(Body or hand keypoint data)
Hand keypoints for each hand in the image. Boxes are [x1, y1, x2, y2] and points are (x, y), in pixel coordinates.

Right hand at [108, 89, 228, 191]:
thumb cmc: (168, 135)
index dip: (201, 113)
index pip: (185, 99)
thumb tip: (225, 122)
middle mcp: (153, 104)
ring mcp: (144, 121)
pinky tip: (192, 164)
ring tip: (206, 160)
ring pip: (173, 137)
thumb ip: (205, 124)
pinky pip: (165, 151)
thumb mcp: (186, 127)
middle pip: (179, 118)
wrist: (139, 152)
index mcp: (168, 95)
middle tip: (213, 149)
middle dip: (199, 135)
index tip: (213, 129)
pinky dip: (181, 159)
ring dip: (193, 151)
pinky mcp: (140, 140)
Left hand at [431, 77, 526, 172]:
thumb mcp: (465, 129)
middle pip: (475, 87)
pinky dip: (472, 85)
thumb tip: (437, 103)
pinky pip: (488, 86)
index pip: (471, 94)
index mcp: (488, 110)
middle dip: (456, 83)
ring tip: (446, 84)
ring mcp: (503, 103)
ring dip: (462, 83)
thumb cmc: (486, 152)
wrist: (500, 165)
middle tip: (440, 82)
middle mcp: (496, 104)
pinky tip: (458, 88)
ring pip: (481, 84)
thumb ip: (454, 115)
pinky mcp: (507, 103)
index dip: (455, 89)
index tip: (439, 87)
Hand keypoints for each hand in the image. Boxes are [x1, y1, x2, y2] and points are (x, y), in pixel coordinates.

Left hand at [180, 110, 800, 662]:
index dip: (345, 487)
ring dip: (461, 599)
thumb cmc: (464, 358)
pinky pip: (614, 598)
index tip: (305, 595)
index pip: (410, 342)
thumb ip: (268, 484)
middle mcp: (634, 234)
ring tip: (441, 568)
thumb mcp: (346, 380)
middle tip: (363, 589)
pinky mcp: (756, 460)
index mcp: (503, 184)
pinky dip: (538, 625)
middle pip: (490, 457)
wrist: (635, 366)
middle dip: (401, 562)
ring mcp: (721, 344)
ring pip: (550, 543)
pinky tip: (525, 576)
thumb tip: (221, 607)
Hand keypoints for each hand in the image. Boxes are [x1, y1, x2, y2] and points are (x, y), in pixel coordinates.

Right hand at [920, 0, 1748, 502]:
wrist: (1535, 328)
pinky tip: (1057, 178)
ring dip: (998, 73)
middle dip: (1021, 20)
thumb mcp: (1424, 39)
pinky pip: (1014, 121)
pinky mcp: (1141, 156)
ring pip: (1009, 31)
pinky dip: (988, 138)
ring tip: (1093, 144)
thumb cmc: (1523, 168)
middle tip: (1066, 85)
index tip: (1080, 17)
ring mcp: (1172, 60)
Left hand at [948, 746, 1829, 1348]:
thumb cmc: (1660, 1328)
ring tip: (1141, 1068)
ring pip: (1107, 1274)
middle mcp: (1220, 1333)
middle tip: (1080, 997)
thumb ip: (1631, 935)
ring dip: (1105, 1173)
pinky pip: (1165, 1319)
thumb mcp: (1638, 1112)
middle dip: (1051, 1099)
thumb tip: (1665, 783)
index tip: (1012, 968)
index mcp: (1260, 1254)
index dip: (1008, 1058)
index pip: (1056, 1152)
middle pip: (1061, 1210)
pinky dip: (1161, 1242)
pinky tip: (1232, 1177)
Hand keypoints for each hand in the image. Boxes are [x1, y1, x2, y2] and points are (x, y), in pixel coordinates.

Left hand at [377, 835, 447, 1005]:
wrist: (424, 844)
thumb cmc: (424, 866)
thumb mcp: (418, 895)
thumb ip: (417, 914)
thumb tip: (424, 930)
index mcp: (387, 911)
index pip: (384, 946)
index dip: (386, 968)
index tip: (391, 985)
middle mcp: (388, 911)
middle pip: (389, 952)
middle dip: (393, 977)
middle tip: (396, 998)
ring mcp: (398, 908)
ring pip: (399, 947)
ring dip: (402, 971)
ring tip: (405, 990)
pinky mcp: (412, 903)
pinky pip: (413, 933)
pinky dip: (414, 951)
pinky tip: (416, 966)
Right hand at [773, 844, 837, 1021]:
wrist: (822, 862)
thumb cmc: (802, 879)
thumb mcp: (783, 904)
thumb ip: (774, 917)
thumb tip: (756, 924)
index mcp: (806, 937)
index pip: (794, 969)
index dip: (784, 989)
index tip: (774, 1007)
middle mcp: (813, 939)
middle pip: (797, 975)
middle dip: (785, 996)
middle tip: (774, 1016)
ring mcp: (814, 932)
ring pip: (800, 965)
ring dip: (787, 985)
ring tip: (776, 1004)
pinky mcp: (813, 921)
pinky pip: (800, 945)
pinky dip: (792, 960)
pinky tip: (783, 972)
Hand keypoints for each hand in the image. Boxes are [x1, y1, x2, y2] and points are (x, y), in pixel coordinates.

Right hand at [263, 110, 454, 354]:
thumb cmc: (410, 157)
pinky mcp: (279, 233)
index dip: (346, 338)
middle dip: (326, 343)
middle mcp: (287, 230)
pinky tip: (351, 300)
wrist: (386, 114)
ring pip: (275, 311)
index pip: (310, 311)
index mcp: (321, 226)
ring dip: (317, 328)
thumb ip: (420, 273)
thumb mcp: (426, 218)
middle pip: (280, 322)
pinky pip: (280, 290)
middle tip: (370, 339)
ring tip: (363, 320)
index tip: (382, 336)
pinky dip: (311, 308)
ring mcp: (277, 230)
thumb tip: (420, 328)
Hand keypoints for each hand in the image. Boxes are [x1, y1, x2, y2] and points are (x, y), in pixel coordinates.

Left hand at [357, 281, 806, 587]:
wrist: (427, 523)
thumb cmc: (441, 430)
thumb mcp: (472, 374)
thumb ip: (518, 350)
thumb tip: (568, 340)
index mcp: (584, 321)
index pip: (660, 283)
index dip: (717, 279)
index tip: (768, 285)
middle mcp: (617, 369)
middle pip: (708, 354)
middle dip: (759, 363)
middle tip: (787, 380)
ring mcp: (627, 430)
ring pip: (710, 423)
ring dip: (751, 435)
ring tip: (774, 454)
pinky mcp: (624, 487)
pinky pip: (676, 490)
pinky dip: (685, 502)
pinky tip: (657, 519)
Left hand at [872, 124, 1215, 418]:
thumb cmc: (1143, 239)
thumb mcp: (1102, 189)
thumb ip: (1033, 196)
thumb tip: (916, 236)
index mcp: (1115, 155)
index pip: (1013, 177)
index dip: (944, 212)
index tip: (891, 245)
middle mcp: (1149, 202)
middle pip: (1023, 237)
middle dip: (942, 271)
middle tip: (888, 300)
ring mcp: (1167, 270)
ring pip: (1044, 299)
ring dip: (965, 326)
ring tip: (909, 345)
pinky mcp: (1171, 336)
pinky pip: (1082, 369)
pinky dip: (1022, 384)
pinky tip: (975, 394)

DESCRIPTION OF THE TASK
Print all of the entries exactly as they appear.

THE ANSWER
Hand keypoints for each hand in the image. Boxes are [x1, y1, x2, y2] and points are (x, y), in pixel coordinates.

Right hand at [108, 89, 228, 191]:
thumb cmc: (168, 135)
index dip: (201, 113)
index pip: (185, 99)
thumb tip: (225, 122)
middle mcp: (153, 104)
ring mcp: (144, 121)
pinky tip: (192, 164)
ring tip: (206, 160)
ring pip: (173, 137)
thumb ip: (205, 124)
pinky pip: (165, 151)
thumb mcp: (186, 127)
middle pip: (179, 118)
wrist: (139, 152)
index mcp: (168, 95)
middle tip: (213, 149)
middle dip: (199, 135)
index tip: (213, 129)
pinky dip: (181, 159)
ring dip: (193, 151)
pinky mcp: (140, 140)
Left hand at [431, 77, 526, 172]:
thumb mcp: (465, 129)
middle pip: (475, 87)
pinky dip: (472, 85)
thumb tip: (437, 103)
pinky pip: (488, 86)
index pip: (471, 94)
index mcp: (488, 110)
middle dip: (456, 83)
ring tip: (446, 84)
ring mcp: (503, 103)
ring dip: (462, 83)
thumb cmc: (486, 152)
wrist: (500, 165)
middle tip: (440, 82)
middle mcp: (496, 104)
pinky tip: (458, 88)
ring pip: (481, 84)
thumb ip: (454, 115)
pinky mcp: (507, 103)
index dip: (455, 89)
index tip: (439, 87)
Hand keypoints for each hand in the image. Boxes are [x1, y1, x2, y2] and points are (x, y), in pixel coordinates.

Left hand at [180, 110, 800, 662]:
index dip: (345, 487)
ring dip: (461, 599)
thumb cmc: (464, 358)
pinky pip: (614, 598)
index tip: (305, 595)
index pip: (410, 342)
thumb ip: (268, 484)
middle mcp: (634, 234)
ring tip: (441, 568)
thumb mcp: (346, 380)
middle tip: (363, 589)
pinky mcp: (756, 460)
index mcp: (503, 184)
pinky dip: (538, 625)
middle pip: (490, 457)
wrist: (635, 366)
middle dip: (401, 562)
ring mcp: (721, 344)
ring pip: (550, 543)
pinky tip: (525, 576)
thumb tip: (221, 607)
Hand keypoints for each hand in the image. Boxes are [x1, y1, x2, y2] and points are (x, y), in pixel coordinates.

Right hand at [920, 0, 1748, 502]:
wrist: (1535, 328)
pinky tip: (1057, 178)
ring dip: (998, 73)
middle dip: (1021, 20)
thumb mcp: (1424, 39)
pinky pip: (1014, 121)
pinky mcp: (1141, 156)
ring pip: (1009, 31)
pinky dip: (988, 138)
ring tip: (1093, 144)
thumb cmc: (1523, 168)
middle tip: (1066, 85)
index tip: (1080, 17)
ring mcp: (1172, 60)
Left hand at [948, 746, 1829, 1348]:
thumb cmc: (1660, 1328)
ring tip: (1141, 1068)
ring pip: (1107, 1274)
middle mcp: (1220, 1333)
middle tip: (1080, 997)
thumb ip: (1631, 935)
ring dip: (1105, 1173)
pinky pip: (1165, 1319)
thumb mcp: (1638, 1112)
middle dip: (1051, 1099)
thumb tip: (1665, 783)
index tip: (1012, 968)
index mcp: (1260, 1254)
index dip: (1008, 1058)
index pip: (1056, 1152)
middle pip: (1061, 1210)
pinky dip: (1161, 1242)
pinky tip: (1232, 1177)
Hand keypoints for each hand in the image. Boxes are [x1, y1, x2, y2] and points are (x, y), in pixel coordinates.

Left hand at [377, 835, 447, 1005]:
wrist: (424, 844)
thumb cmc: (424, 866)
thumb mcp: (418, 895)
thumb ip: (417, 914)
thumb tip: (424, 930)
index mcp: (387, 911)
index pip: (384, 946)
index dip: (386, 968)
index tip: (391, 985)
middle mcp: (388, 911)
middle pip: (389, 952)
middle dip: (393, 977)
middle tip: (396, 998)
ring mcp: (398, 908)
ring pip: (399, 947)
ring dip: (402, 971)
ring tip: (405, 990)
pinky mcp: (412, 903)
pinky pip: (413, 933)
pinky dip: (414, 951)
pinky tip: (416, 966)
Right hand at [773, 844, 837, 1021]:
wrist: (822, 862)
thumb cmc: (802, 879)
thumb mcp: (783, 904)
thumb ip: (774, 917)
thumb tip: (756, 924)
index mcp: (806, 937)
index pip: (794, 969)
index dip: (784, 989)
index tip: (774, 1007)
middle mcp: (813, 939)
middle pip: (797, 975)
middle dip: (785, 996)
middle tip: (774, 1016)
ring mcp: (814, 932)
ring pip: (800, 965)
ring dip: (787, 985)
ring tip: (776, 1004)
pinky mcp: (813, 921)
pinky pip: (800, 945)
pinky dip: (792, 960)
pinky tip: (783, 972)
Hand keypoints for each hand in the image. Boxes are [x1, y1, x2, y2] and points are (x, y), in pixel coordinates.

Right hand at [263, 110, 454, 354]:
thumb cmc: (410, 157)
pinky mcp: (279, 233)
index dip: (346, 338)
middle dip: (326, 343)
middle mcp: (287, 230)
pinky tip: (351, 300)
wrist: (386, 114)
ring pip: (275, 311)
index pip: (310, 311)
index mcp: (321, 226)
ring dip: (317, 328)
thumb ip: (420, 273)
thumb mcp: (426, 218)
middle pip: (280, 322)
pinky pip: (280, 290)
middle tip: (370, 339)
ring tip: (363, 320)
index tip: (382, 336)
pinky dip: (311, 308)
ring mcp: (277, 230)
thumb tip: (420, 328)
Hand keypoints for each hand in the image. Boxes are [x1, y1, x2, y2] and points are (x, y), in pixel coordinates.

Left hand at [357, 281, 806, 587]:
wrist: (427, 523)
thumb cmc: (441, 430)
thumb mcp: (472, 374)
thumb ip: (518, 350)
thumb tip: (568, 340)
index mcp: (584, 321)
index pip: (660, 283)
index dip: (717, 279)
index tip: (768, 285)
middle mcp: (617, 369)
middle pip: (708, 354)
middle dip: (759, 363)
middle tip: (787, 380)
ring mcp: (627, 430)
ring pip: (710, 423)
ring dip: (751, 435)
ring tip: (774, 454)
pinky mcp: (624, 487)
pinky pip: (676, 490)
pinky dip: (685, 502)
pinky tip: (657, 519)
Left hand at [872, 124, 1215, 418]:
thumb cmc: (1143, 239)
thumb mcp: (1102, 189)
thumb ip: (1033, 196)
thumb tip: (916, 236)
index mcp: (1115, 155)
index pip: (1013, 177)
index dip: (944, 212)
index tip: (891, 245)
middle mcp: (1149, 202)
middle pip: (1023, 237)
middle dip: (942, 271)
middle tip: (888, 300)
ring mcp: (1167, 270)
ring pip: (1044, 299)
ring dip: (965, 326)
ring tip: (909, 345)
pinky mcp: (1171, 336)
pinky pip: (1082, 369)
pinky dip: (1022, 384)
pinky tip: (975, 394)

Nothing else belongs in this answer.